As it stands now the only solution I can think of is to nuke the tank and start over. But that's what I do when I don't know enough.


----------



## Fishychic (Dec 7, 2008)

I wouldn't like to start over....

Heres what I use for food: 

http://www.zooplus.co.uk/shop/fish/food/granules_pellets_and_sticks/jbl/35982#more

I also feed them frozen blood worms, Freeze dried blood worms, and freeze dried tubifex worms. Also, seaweed. I feed them about every 2-3 days.

Um, it's either something internal because they stop eating, then they get really skinny, and die. Or they have dropsy. I've had fish from back in December that are perfectly ok but it just seems that some that i've collected along the way die. I do a 25% water change and clean the gravel every week. I use a tetra water conditioner that has bio extract in it....


I have a penguin marineland filter for a 30 gallon, I only use live plants, and real drift wood, regular gravel i suppose? lol, im not sure of the different types of gravel. 


Thanks.


----------



## Guest (Jun 2, 2009)

hey Steph......

if they arent eating, it could be interstinal parasites. thats when they get real skinny, stop eating and eventually die. you need medicated food.
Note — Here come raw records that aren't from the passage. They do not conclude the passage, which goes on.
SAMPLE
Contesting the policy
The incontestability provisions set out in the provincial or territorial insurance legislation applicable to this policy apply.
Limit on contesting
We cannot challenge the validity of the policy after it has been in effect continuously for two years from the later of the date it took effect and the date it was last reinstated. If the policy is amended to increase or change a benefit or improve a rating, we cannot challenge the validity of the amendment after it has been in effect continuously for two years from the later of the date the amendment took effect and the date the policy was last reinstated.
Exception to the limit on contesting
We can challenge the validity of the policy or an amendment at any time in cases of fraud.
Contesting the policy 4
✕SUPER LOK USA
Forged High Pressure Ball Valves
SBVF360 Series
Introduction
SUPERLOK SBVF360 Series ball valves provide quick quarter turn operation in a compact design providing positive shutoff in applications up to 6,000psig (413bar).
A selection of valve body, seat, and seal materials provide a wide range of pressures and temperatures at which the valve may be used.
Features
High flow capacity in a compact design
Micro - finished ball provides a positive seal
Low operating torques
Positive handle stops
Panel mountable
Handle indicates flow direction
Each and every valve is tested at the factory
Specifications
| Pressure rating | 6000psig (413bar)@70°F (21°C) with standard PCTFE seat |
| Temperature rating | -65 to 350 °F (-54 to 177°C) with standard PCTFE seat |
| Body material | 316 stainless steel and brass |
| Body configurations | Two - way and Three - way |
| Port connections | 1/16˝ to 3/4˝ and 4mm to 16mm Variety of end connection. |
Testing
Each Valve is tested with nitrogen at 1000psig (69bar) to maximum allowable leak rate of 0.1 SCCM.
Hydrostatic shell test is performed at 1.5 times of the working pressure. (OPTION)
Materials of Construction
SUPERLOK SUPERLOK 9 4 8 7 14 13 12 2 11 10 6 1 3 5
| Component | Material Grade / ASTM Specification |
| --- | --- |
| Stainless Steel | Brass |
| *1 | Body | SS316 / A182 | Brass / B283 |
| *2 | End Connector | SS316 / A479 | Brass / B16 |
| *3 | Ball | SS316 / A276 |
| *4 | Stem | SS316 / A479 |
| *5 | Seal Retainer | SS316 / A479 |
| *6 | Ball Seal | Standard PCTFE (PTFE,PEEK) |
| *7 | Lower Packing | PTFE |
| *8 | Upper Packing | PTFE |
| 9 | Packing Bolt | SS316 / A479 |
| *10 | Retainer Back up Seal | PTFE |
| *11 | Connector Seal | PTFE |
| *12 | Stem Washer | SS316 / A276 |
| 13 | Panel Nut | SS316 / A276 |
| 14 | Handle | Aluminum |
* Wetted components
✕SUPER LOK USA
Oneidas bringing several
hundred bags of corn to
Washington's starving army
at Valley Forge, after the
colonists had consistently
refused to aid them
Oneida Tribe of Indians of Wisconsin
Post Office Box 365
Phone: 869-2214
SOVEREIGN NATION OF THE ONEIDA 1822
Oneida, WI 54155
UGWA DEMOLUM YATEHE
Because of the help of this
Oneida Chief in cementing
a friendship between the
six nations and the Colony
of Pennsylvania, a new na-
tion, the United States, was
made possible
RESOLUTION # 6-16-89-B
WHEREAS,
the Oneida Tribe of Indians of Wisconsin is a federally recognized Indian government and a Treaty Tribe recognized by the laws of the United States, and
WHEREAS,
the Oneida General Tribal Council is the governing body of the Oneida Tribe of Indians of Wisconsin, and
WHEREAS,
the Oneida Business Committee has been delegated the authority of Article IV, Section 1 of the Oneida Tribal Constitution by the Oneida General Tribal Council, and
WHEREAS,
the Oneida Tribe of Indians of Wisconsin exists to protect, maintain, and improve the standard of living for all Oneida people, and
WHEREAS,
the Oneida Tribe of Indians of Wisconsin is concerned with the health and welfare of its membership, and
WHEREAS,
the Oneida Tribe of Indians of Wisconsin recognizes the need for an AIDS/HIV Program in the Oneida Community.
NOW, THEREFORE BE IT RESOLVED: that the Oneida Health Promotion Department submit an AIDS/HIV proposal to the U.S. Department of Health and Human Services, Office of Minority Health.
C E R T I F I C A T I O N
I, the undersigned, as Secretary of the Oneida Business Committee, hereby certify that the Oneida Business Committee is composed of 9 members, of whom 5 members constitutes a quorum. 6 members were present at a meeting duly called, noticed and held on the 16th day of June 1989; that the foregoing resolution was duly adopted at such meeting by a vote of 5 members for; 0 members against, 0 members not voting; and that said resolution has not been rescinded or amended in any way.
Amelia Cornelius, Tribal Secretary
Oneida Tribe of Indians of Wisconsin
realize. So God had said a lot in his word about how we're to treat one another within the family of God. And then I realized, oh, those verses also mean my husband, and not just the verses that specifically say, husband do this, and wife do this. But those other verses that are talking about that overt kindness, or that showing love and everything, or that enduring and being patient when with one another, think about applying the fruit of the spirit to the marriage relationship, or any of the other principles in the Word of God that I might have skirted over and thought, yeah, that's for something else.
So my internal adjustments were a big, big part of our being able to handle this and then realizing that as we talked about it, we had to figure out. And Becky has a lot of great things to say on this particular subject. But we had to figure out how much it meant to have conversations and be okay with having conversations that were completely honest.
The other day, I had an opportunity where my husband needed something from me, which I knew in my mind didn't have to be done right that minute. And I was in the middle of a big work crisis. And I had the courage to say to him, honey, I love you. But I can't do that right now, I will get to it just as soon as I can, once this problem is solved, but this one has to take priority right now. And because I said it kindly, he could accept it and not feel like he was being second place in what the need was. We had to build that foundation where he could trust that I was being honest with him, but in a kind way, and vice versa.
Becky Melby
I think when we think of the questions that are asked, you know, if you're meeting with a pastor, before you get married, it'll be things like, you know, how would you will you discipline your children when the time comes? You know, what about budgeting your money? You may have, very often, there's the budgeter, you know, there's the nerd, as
cant give you names though!


----------



## Fishychic (Dec 7, 2008)

Ya, I ordered some Maracyn two from petsmart...hopefully that'll help.


----------



## Toshogu (Apr 24, 2009)

cool keep us posted on the results, always good to know if something works or not =)


----------



## alliecat420 (Mar 28, 2009)

i've had alot of luck with melafix if you think it's a bacterial thing.. with melafix you can treat the whole tank.. look for any sort of sign outside of not eating.. any physical deformities (lumps, fungus, white feses) these will all help us diagnose your problem

also i would like to add do you have a clean water bucket? a bucket you only use for clean water going into tanks.. with one of these it's easier to stop infections from spreading from tank to tank.


----------



## fishyfreek (May 13, 2009)

*dyeing fish*



Fishychic said:


> It seems as if I'm losing a fish once a month or once every two months...is this normal? I don't think it is.
> 
> It seems they are always dying from something bacterial. Dropsy is common and also not eating and starving to death. I have a medicine tank and I try to help them but they always end up dying.
> 
> ...


 Hi, I was wandering about why the water change every week? Also, how much gravel in your tank, and filling your tank with hot or cold water.
In my recent experience you need at least 3 inches of gravel, that is approximetly 1 pound per gallon. Also if you are water changing every week you are not letting the gravel build a good bacteria bed before you are taking it back out. Then when filling it back up, use all cold water, run it over the heater so it will heat a little. Hot water has to much iron in it to put in your tank so make it all cold. Any way just suggestions and thats all you wanted right?


----------



## lohachata (Jan 27, 2006)

chic.....see if you can find some metronidazol and try treating with it... to be honest; i really can't give you a whole lot of info on diseases because i rarely have to deal with them... there are only a few that i keep on hand just in case...
metronidazol....aquari-sol....and melafix...i also have methylene blue and formalin; but they are for treating eggs to keep them from getting fungus on them..


----------



## Fishychic (Dec 7, 2008)

I've used melafix a bit before. I have a regular 30 gallon tank and about 2 inches of gravel. 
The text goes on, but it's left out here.